Visiblement, leur contact n'était pas là. Ils décidèrent donc de s'installer à une table dans un coin de la pièce et d'attendre, exprimant tout deux des mines renfrognées et inquiètes quant à la suite des évènements.

Au bout de quelques minutes, la porte du café s'ouvrit, et fit apparaître Harry Potter, l'air fatigué par le long voyage qu'il venait d'entreprendre.

Hermione n'attendit pas une seconde et se leva, courant pour se jeter dans ses bras et lui demander comment s'était passé son trajet. Rogue leva les yeux au ciel devant une telle démonstration d'affection, et alors qu'ils revenaient s'assoir à la table, il demanda à Harry d'un ton méprisant :

« Ne me dîtes tout de même pas que c'est vous notre contact? »

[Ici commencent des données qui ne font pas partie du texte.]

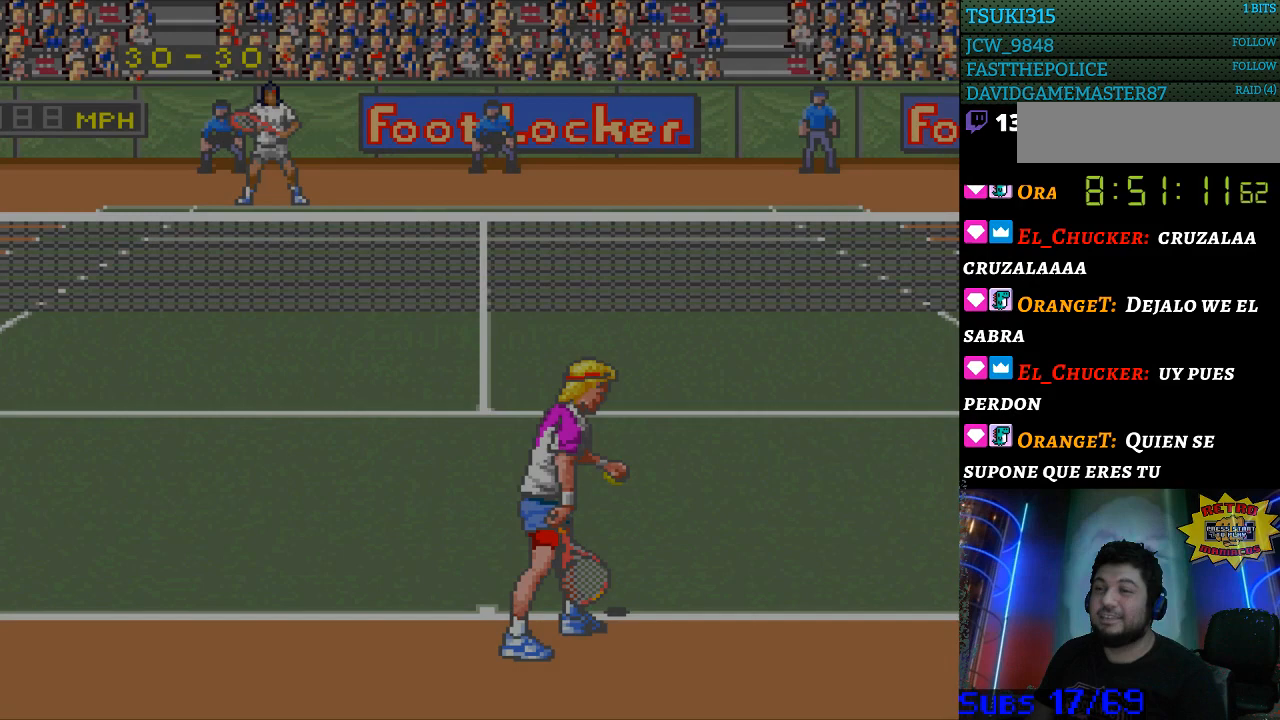
{"buttons": ["B"], "events": [[267, "B", "down"], [367, "B", "up"], [433, "B", "down"]]}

Harry ne se formalisa pas de l'impolitesse de l'homme, et lui répondit d'un ton enjoué :

« Bonjours à vous aussi professeur! Et…oui, il semblerait que je sois votre contact.

- Ravi. » termina-t-il d'un ton monocorde qui contredisait sa réponse.

Après qu'il l'eut rapidement renseigné sur ce qui se passé en Grande Bretagne - c'est-à-dire pas grand-chose - Harry demanda à Hermione quand ils étaient censés repartir.

« Aujourd'hui. D'ailleurs, nous avons dit à Agnarsson que nous partions chercher les billets de train pour ce soir.

- Et bien je crois que vos vacances seront un peu plus longues que prévues…

- Ca, on l'avait compris Potter, intervint Rogue, ce que l'on aimerait savoir c'est : pourquoi ? »

Harry regarda brièvement autour de lui pour vérifier s'ils n'étaient pas écoutés, et reprit, plus bas cette fois :

« Je n'ai que très peu d'informations pour le moment, McGonagall ne tient pas à ce que cela s'ébruite. »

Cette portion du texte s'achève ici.